В новом варианте картины он убрал из композиции сознательно очерченный им между персонажами треугольник, так же как и собственное отражение в настольном зеркале. Все это отвлекало зрителя от подлинного сюжета – его родителей. И главным образом он позволил своему отцу – этому непоседе – позировать так, как ему хочется. Он изобразил отца в тот момент, когда тот склонился над толстым выставочным каталогом, непринужденно раскрыв его на коленях и с головой уйдя в чтение: его пятки оторваны от пола, и мы почти видим, как они покачиваются в воздухе; изображение Кена внезапно стало живым. Его мать сидит лицом к зрителю в той же позе, что и в первом варианте картины: со сложенными на коленях узловатыми от артрита руками – но образ стал мягче; ноги теперь не скрещены, и одета она в платье так любимого Дэвидом ярко-голубого цвета – того самого цвета, к которому хотелось бежать навстречу. Полная света картина оставляла впечатление легкой грусти; к счастью, казалось, что его родители этого не замечали. Два старых человека были будто прикованы друг к другу невидимой цепью и вместе с тем существовали по отдельности, каждый замурованный в своем одиночестве. Закончив работу над картиной, Дэвид осознал, что родители представляли собой пример, следовать которому он не хотел: стареть вдвоем, но поодиночке.

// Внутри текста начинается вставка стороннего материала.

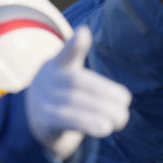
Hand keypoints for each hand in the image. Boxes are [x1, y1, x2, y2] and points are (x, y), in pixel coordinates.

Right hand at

Это был последний его двойной портрет, написанный в духе реализма. Два других висевших в зале полотна – их теперь рассматривали его родители, а историю появления на свет взялись им объяснить Генри и Грегори – были совсем другими. «Автопортрет с голубой гитарой» представлял Дэвида в тот момент, когда он рисует голубую гитару. Изображение этой картины попало на другую картину, висевшую тут же, рядом: «Модель с незаконченным автопортретом», где на переднем плане он написал спящего на кровати мужчину в голубом домашнем халате (Грегори). У этих работ тоже была своя история. Прошлым летом, когда он заново начал писать портрет родителей, Дэвид составил компанию Генри в поездке на Файр-Айленд – остров в двух часах езды от Нью-Йорка, славившийся как место отдыха гомосексуалистов. Как-то раз, когда они сидели в шезлонгах, одетые в белые льняные костюмы-тройки, – составляя резкий контраст с наготой прекрасных юношей, плескавшихся перед ними в бассейне, – Генри прочел ему стихи Уоллеса Стивенса, написанные под впечатлением от картины Пикассо. Стихотворение было очень длинным, тридцать три строфы, и в исполнении Генри, с его низким голосом, оно баюкало Дэвида, унося его за тридевять земель от острова наслаждений и гвалта, поднимаемого купальщиками. Особенно поразила его первая строфа: «Они: “Гитарой голубой / Меняешь мир – он не такой”. / В ответ он: “Изменен весь строй / Вещей гитарой голубой”». И другие строчки привлекли его внимание: «Я не могу весь мир объять… / Не передать вещей весь строй» или еще «А цвет, как мысль, из настроенья… Растет». И конец был прекрасен: «Мы обо всем забудем днем, / Кроме мгновения, когда / В сознании играя только, / Вообразим сосну и сойку».

Пока он слушал Генри, у Дэвида возникло ощущение, что ему дали ключ к самому себе. Он совершенно ясно понимал, что хотел сказать Стивенс по поводу Пикассо или неважно чьей живописи. Голубая гитара символизировала талант художника, который не мог изображать мир «таким» – таким, какой он есть, – потому что этот мир существовал не сам по себе, а только в его представлении. Голубая гитара – вот уж чего точно не было у его родителей и почему их жизнь была такой унылой. Дэвиду голубая гитара была дарована от рождения – его способность представлять и «передавать строй вещей». Он должен быть благодарен родителям, природе, жизни, Богу. Его дар ценнее всего на свете.